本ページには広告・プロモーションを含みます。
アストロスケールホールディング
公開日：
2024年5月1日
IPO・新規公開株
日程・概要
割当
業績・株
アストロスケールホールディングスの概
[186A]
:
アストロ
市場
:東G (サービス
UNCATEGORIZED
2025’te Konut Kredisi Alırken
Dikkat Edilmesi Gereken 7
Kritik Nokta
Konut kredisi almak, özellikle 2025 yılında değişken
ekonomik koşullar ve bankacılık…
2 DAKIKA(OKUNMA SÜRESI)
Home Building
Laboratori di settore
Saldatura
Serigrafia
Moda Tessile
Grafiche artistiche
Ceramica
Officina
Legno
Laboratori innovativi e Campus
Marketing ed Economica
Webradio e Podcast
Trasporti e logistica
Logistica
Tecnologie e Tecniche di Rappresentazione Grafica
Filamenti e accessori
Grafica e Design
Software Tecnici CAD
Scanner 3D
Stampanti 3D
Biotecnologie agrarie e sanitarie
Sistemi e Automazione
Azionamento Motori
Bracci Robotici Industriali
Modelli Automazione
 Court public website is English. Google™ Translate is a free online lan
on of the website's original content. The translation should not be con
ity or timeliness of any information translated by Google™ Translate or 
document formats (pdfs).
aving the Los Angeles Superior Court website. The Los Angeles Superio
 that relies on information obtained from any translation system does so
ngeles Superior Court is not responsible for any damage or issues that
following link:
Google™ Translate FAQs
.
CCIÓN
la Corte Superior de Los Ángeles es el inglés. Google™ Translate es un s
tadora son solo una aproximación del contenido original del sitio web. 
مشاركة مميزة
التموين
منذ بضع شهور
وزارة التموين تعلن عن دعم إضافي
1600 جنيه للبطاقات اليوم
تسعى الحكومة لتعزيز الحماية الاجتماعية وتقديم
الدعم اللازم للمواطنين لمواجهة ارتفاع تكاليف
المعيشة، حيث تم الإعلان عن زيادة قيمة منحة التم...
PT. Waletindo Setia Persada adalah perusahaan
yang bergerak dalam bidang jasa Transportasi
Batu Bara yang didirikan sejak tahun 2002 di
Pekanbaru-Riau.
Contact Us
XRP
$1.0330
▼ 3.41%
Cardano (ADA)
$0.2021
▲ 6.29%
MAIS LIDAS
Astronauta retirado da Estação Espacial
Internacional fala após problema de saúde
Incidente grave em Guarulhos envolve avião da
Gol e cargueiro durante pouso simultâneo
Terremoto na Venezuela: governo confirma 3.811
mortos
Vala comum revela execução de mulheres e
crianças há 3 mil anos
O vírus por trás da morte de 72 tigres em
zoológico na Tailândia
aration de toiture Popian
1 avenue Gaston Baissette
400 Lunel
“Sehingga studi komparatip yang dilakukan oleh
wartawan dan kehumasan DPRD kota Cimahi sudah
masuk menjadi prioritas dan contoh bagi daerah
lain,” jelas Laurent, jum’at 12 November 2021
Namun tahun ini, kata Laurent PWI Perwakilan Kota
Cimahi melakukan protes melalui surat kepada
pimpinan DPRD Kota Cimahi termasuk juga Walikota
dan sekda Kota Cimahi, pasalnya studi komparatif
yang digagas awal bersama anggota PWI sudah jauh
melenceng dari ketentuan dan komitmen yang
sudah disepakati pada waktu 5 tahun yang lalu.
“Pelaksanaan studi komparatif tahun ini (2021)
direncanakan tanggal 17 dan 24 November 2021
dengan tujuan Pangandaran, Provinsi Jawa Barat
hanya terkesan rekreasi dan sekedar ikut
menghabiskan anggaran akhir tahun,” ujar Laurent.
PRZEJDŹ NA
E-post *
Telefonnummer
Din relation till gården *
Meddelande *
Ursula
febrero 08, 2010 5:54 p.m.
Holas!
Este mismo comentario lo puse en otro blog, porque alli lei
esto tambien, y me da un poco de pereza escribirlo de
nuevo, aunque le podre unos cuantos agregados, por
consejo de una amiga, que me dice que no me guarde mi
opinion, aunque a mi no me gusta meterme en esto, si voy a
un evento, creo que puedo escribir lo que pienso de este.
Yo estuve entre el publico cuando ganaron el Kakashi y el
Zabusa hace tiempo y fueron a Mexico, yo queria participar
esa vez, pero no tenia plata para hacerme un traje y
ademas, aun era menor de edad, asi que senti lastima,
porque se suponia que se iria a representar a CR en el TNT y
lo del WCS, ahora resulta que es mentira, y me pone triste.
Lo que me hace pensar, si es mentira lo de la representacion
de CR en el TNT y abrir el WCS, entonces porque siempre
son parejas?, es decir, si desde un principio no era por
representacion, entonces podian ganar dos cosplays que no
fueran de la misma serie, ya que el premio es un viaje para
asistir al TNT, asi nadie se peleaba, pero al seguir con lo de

▶ _WORK INSTRUCTIONS_
All lines above from the one containing "Vala comum revela execução de mulheres e" to the one containing "hanya terkesan rekreasi dan sekedar ikut" must be repeated exactly, both lines included, and no others.

▶ _RESULT FOR THIS EXERCISE_
Vala comum revela execução de mulheres e
crianças há 3 mil anos
O vírus por trás da morte de 72 tigres em
zoológico na Tailândia
aration de toiture Popian
1 avenue Gaston Baissette
400 Lunel
“Sehingga studi komparatip yang dilakukan oleh
wartawan dan kehumasan DPRD kota Cimahi sudah
masuk menjadi prioritas dan contoh bagi daerah
lain,” jelas Laurent, jum’at 12 November 2021
Namun tahun ini, kata Laurent PWI Perwakilan Kota
Cimahi melakukan protes melalui surat kepada
pimpinan DPRD Kota Cimahi termasuk juga Walikota
dan sekda Kota Cimahi, pasalnya studi komparatif
yang digagas awal bersama anggota PWI sudah jauh
melenceng dari ketentuan dan komitmen yang
sudah disepakati pada waktu 5 tahun yang lalu.
“Pelaksanaan studi komparatif tahun ini (2021)
direncanakan tanggal 17 dan 24 November 2021
dengan tujuan Pangandaran, Provinsi Jawa Barat
hanya terkesan rekreasi dan sekedar ikut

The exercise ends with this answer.